Regarding involvement I’m thinking more along the lines of football crowds. 50 000 people go to a game to cheer the Reds. After the match each leaves more or less satisfied and with the feeling that they contributed (by supporting, by shouting).
If you’re part of a group of 300 players who kill a dragon you don’t have to personally cut the dragon’s head off to feel like you did something.
It would take very clever game design to get that football crowd feeling into a video game. I don’t think it matters what players are trained to do though. Minecraft seems to break all the rules on what players deserve out of an online game. It doesn’t even sound like people are getting epics. If the gameplay is interesting per se people will play it just to play it without questioning whether it’s “worth it”.
There’s definitely something to the ‘shared experience’ desire, Minecraft has it in spades: I build and create and do cool things because I want to be able to share it with others and inspire them, and I find them inspiring me in return.

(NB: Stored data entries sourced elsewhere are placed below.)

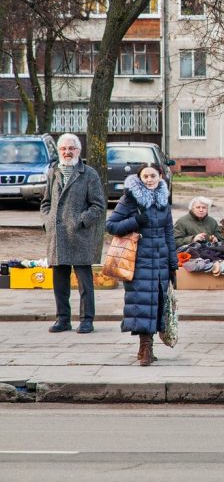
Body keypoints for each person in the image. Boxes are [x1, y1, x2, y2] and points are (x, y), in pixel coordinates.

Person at [105, 163, 177, 366]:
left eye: (153, 176)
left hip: (160, 262)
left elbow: (169, 233)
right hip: (138, 262)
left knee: (157, 305)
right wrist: (136, 220)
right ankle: (145, 348)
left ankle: (146, 347)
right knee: (142, 305)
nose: (149, 180)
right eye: (145, 176)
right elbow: (111, 226)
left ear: (160, 176)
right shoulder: (130, 199)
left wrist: (173, 263)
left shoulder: (164, 200)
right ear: (139, 178)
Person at [41, 133, 106, 335]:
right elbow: (46, 202)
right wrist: (48, 221)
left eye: (72, 148)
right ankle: (63, 319)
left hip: (79, 235)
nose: (67, 152)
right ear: (59, 151)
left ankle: (87, 319)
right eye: (64, 148)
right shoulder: (53, 171)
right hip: (57, 236)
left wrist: (81, 221)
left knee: (84, 282)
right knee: (59, 282)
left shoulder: (89, 174)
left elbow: (98, 205)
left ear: (79, 151)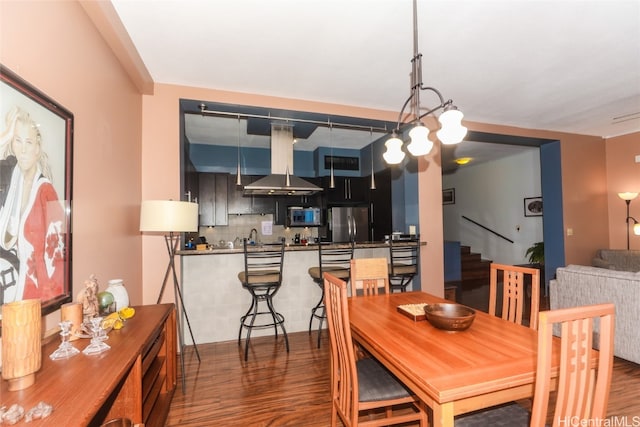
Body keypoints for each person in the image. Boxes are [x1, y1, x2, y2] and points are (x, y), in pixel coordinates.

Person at [0, 106, 65, 302]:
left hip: (32, 295)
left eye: (29, 142)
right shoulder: (8, 178)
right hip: (8, 289)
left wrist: (50, 298)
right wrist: (5, 135)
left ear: (37, 148)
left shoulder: (46, 192)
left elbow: (57, 256)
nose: (23, 149)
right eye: (18, 141)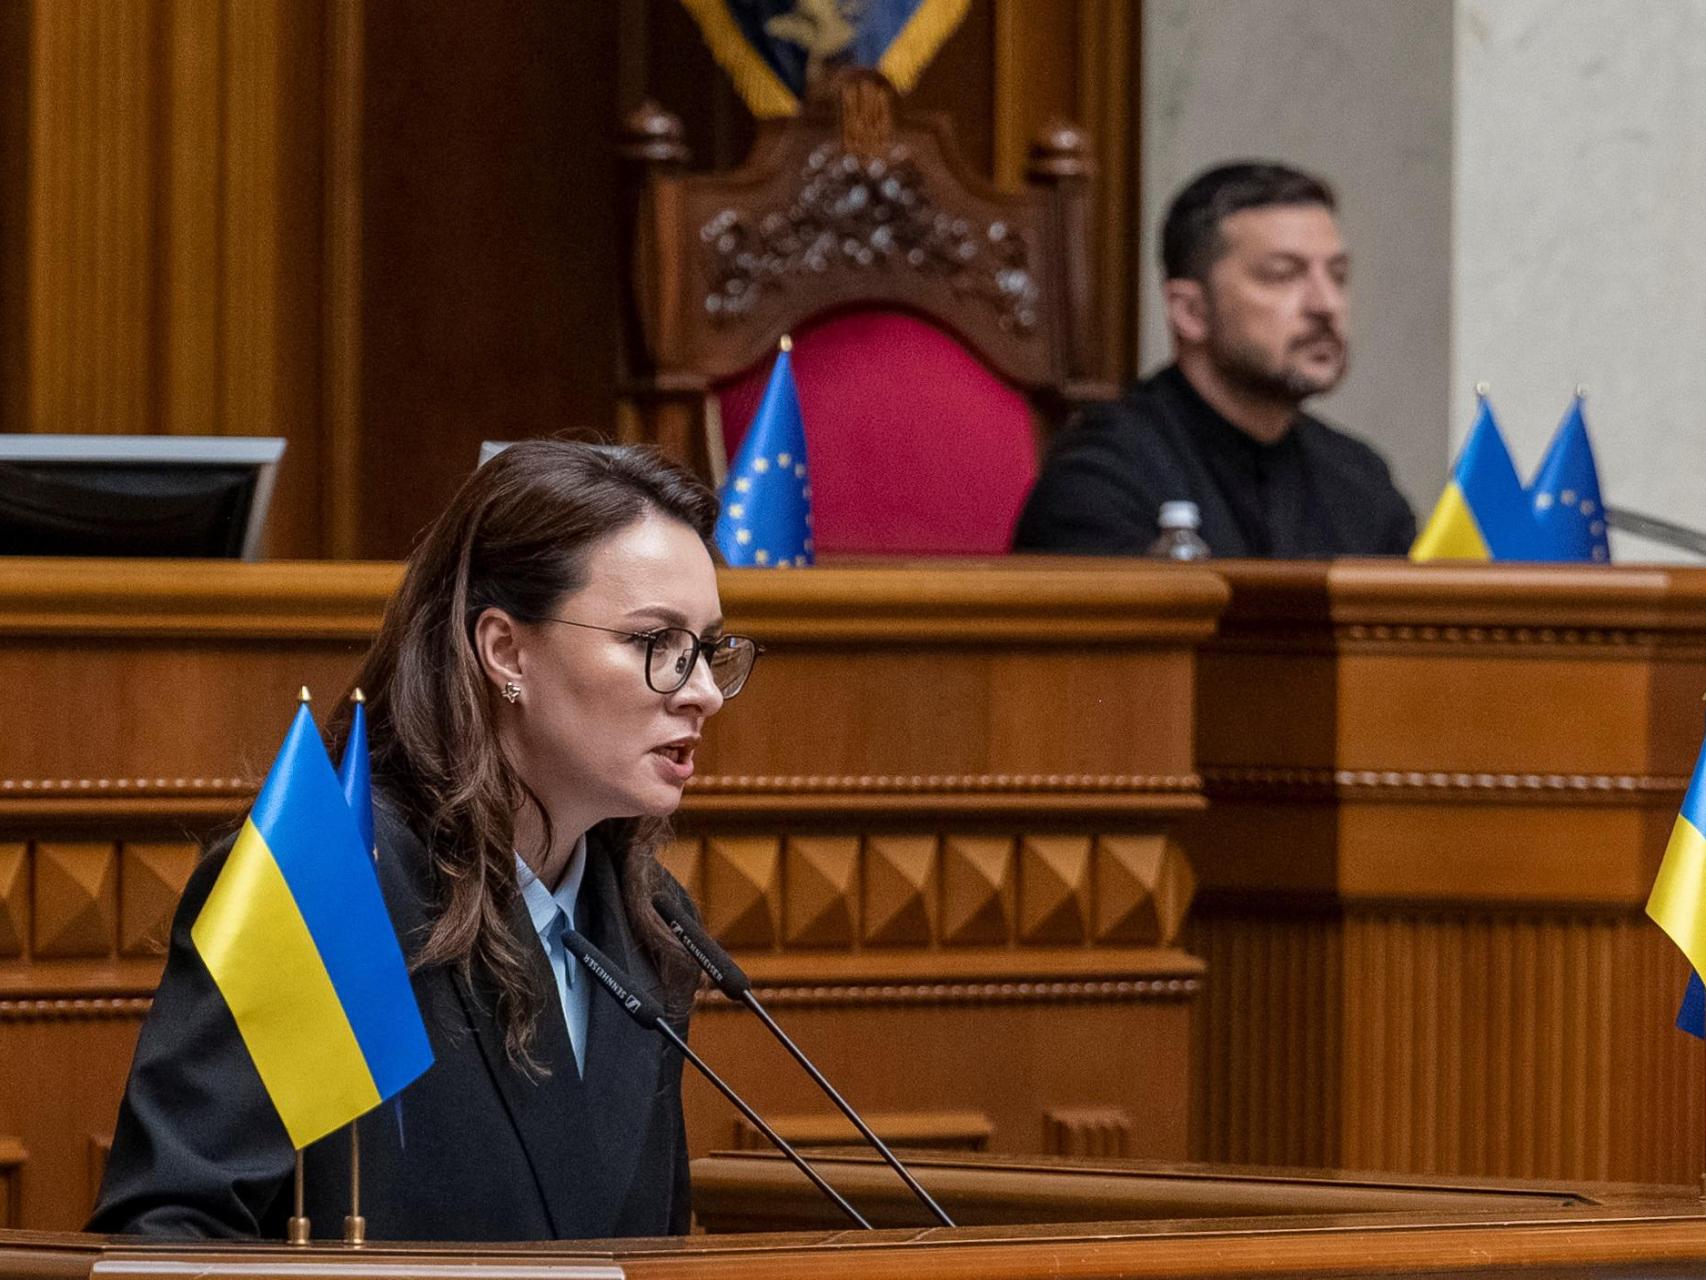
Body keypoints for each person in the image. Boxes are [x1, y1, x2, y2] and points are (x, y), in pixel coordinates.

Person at [88, 441, 761, 1240]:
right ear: (506, 651)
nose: (706, 693)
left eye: (710, 649)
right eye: (658, 645)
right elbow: (166, 1230)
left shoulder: (647, 920)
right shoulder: (326, 883)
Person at [1012, 162, 1416, 558]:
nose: (1326, 304)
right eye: (1282, 274)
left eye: (1338, 275)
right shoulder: (1102, 481)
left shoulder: (1359, 479)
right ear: (1191, 311)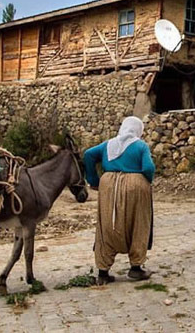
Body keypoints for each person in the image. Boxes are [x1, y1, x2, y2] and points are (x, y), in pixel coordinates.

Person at [83, 116, 155, 285]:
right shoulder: (140, 146)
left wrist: (93, 181)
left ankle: (103, 272)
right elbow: (148, 167)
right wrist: (146, 181)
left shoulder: (108, 145)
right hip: (136, 185)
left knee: (107, 224)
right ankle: (136, 268)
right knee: (138, 224)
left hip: (108, 186)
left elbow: (88, 155)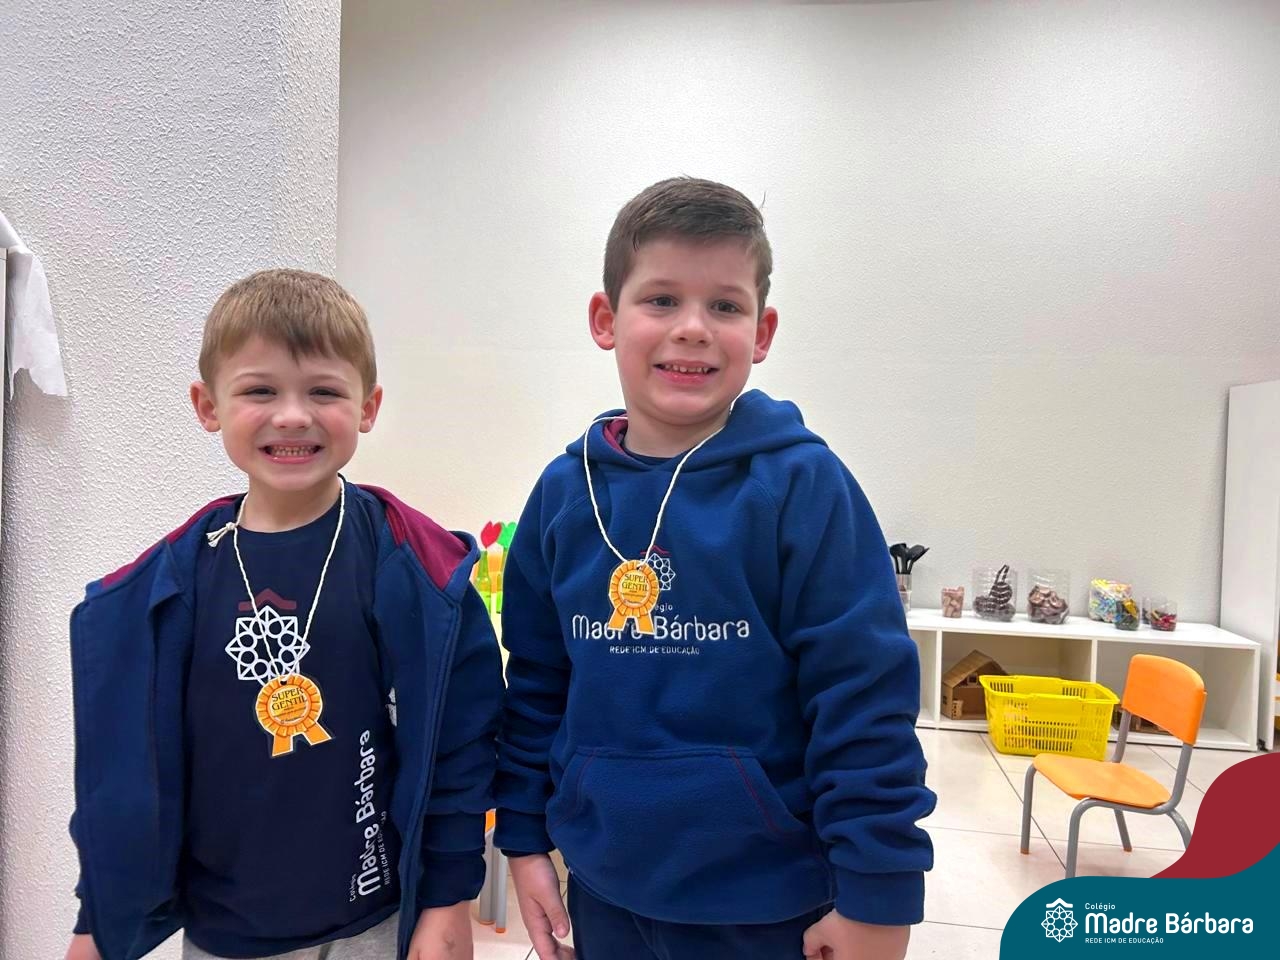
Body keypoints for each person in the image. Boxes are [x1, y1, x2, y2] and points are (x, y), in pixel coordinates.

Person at [495, 178, 935, 960]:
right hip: (604, 887)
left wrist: (878, 893)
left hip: (769, 901)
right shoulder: (563, 495)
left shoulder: (804, 487)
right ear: (606, 320)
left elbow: (864, 698)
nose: (692, 328)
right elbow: (536, 686)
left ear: (761, 333)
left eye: (724, 306)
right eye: (661, 299)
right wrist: (525, 837)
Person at [65, 269, 503, 960]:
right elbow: (124, 774)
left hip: (374, 918)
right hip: (223, 932)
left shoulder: (408, 564)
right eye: (260, 391)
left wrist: (448, 899)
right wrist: (99, 916)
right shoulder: (172, 584)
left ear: (368, 406)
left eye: (323, 391)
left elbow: (460, 741)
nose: (293, 415)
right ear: (208, 405)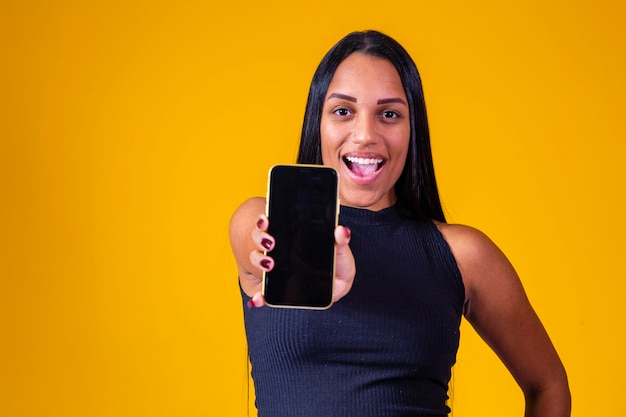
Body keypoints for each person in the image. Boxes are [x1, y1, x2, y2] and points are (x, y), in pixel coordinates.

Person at [229, 30, 570, 417]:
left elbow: (548, 385)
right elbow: (253, 238)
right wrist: (289, 251)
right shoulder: (265, 219)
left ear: (414, 128)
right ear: (317, 122)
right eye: (343, 111)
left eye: (389, 114)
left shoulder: (463, 255)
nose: (365, 135)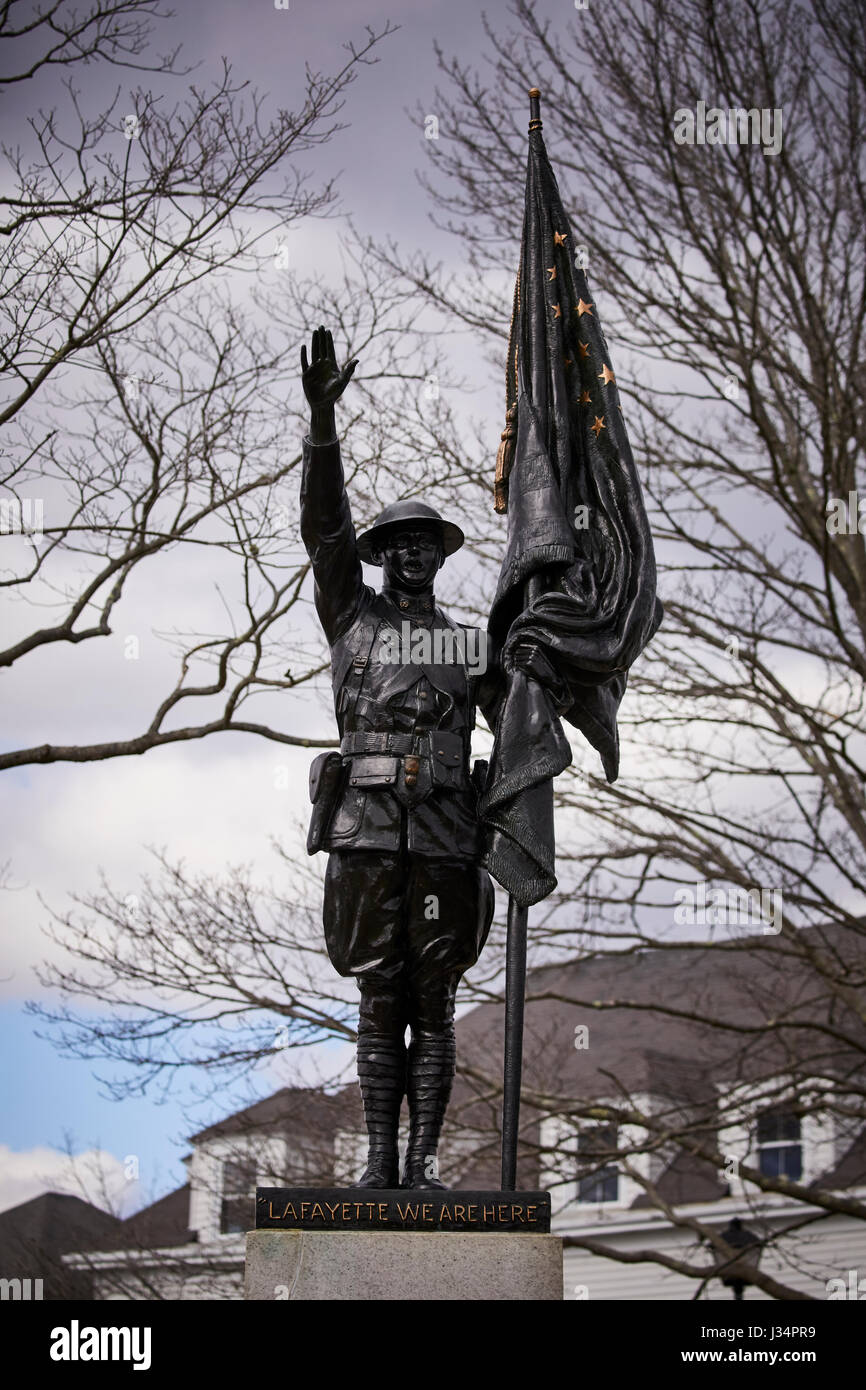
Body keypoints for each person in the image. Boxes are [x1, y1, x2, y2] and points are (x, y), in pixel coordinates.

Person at [300, 326, 547, 1189]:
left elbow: (516, 730)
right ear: (381, 557)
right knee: (378, 998)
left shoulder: (471, 644)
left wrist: (536, 663)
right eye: (397, 544)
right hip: (367, 828)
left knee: (434, 1004)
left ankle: (425, 1163)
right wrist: (322, 427)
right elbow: (323, 531)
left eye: (425, 545)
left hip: (446, 830)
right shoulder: (352, 619)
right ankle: (375, 1162)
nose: (411, 554)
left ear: (441, 557)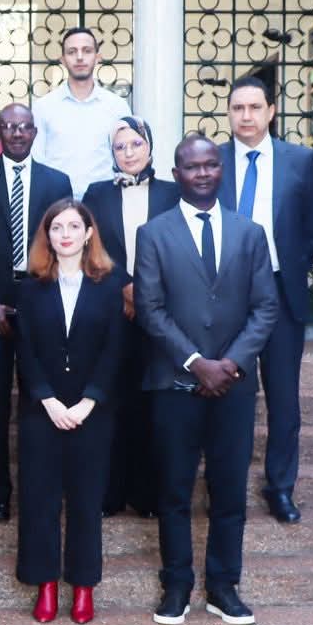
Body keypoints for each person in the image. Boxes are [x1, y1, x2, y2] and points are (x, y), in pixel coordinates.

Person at [134, 134, 278, 625]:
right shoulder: (153, 234)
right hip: (176, 385)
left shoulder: (250, 233)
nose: (202, 173)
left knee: (230, 490)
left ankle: (223, 587)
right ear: (176, 174)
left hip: (234, 386)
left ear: (221, 171)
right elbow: (150, 309)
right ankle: (176, 585)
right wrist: (197, 362)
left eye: (210, 165)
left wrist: (230, 363)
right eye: (192, 166)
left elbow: (265, 307)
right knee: (174, 492)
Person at [217, 76, 313, 525]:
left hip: (281, 293)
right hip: (226, 297)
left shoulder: (299, 160)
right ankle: (226, 483)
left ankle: (280, 486)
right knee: (229, 395)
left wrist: (291, 265)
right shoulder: (213, 161)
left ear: (270, 111)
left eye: (254, 107)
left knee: (284, 398)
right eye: (237, 108)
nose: (245, 116)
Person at [0, 102, 73, 523]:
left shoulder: (57, 181)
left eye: (24, 127)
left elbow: (65, 245)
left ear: (34, 132)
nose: (18, 133)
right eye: (9, 126)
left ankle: (39, 491)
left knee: (41, 400)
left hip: (43, 301)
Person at [14, 200, 128, 625]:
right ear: (47, 235)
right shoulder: (30, 287)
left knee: (85, 500)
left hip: (91, 410)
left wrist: (87, 402)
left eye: (74, 226)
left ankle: (82, 587)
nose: (65, 234)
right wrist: (47, 400)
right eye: (57, 227)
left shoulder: (109, 285)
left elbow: (114, 349)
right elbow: (25, 349)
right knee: (39, 500)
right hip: (40, 409)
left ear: (88, 233)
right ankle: (44, 585)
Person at [81, 116, 181, 519]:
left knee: (152, 402)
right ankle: (111, 491)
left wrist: (147, 291)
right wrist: (123, 285)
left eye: (136, 144)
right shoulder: (97, 193)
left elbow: (179, 246)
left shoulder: (173, 192)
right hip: (113, 308)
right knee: (113, 399)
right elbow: (92, 248)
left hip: (162, 310)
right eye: (120, 146)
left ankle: (147, 493)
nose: (128, 153)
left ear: (150, 147)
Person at [32, 27, 133, 198]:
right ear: (63, 60)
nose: (79, 57)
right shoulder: (43, 107)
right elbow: (37, 161)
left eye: (87, 51)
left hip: (105, 200)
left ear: (97, 57)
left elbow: (126, 157)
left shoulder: (117, 107)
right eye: (72, 52)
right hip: (56, 201)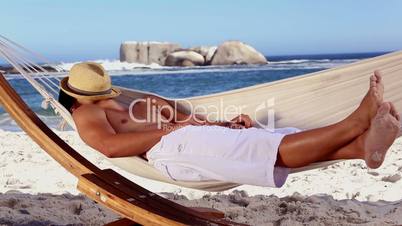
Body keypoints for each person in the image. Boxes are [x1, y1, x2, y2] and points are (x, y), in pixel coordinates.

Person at [59, 62, 401, 187]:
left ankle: (362, 148)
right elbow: (110, 147)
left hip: (188, 138)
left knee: (275, 137)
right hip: (170, 150)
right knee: (265, 150)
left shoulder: (123, 100)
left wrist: (226, 124)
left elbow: (185, 120)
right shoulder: (85, 113)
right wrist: (171, 130)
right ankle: (355, 123)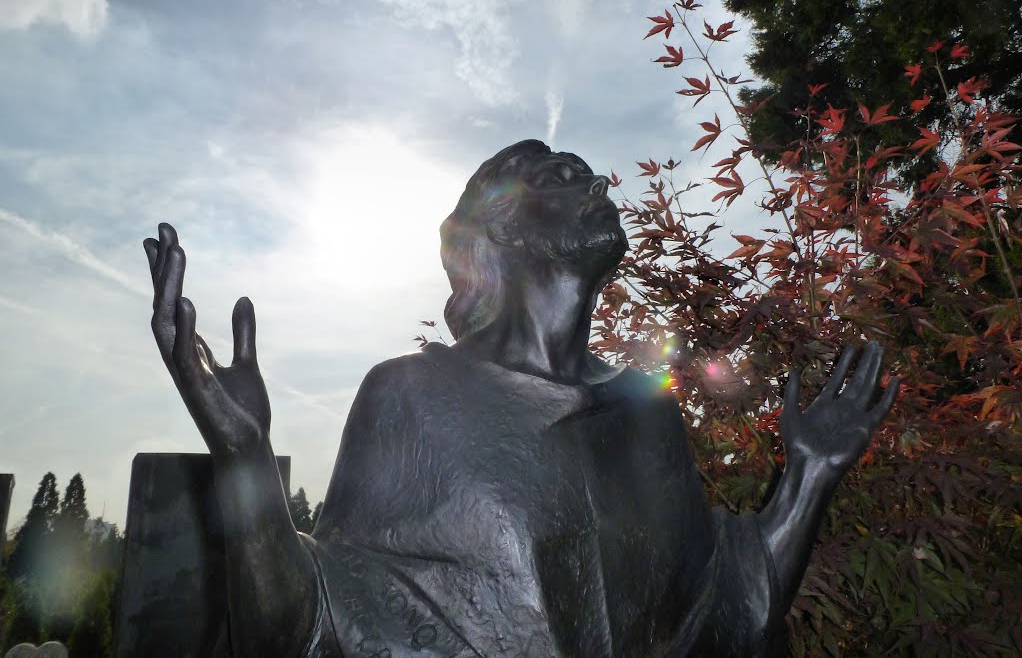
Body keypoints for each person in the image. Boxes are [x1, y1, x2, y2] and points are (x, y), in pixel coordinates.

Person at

I feel that it’s not just about killing the dragon with 300 others, but about finding the dragon, telling others about it, and deciding that you’re going to try to kill it. Most importantly it’s about the game encouraging players to try and rewarding them for doing so, not punishing them because they didn’t have a specific class balance of 39 other players in perfect gear following the precise step-by-step dance guide to killing this particular dragon.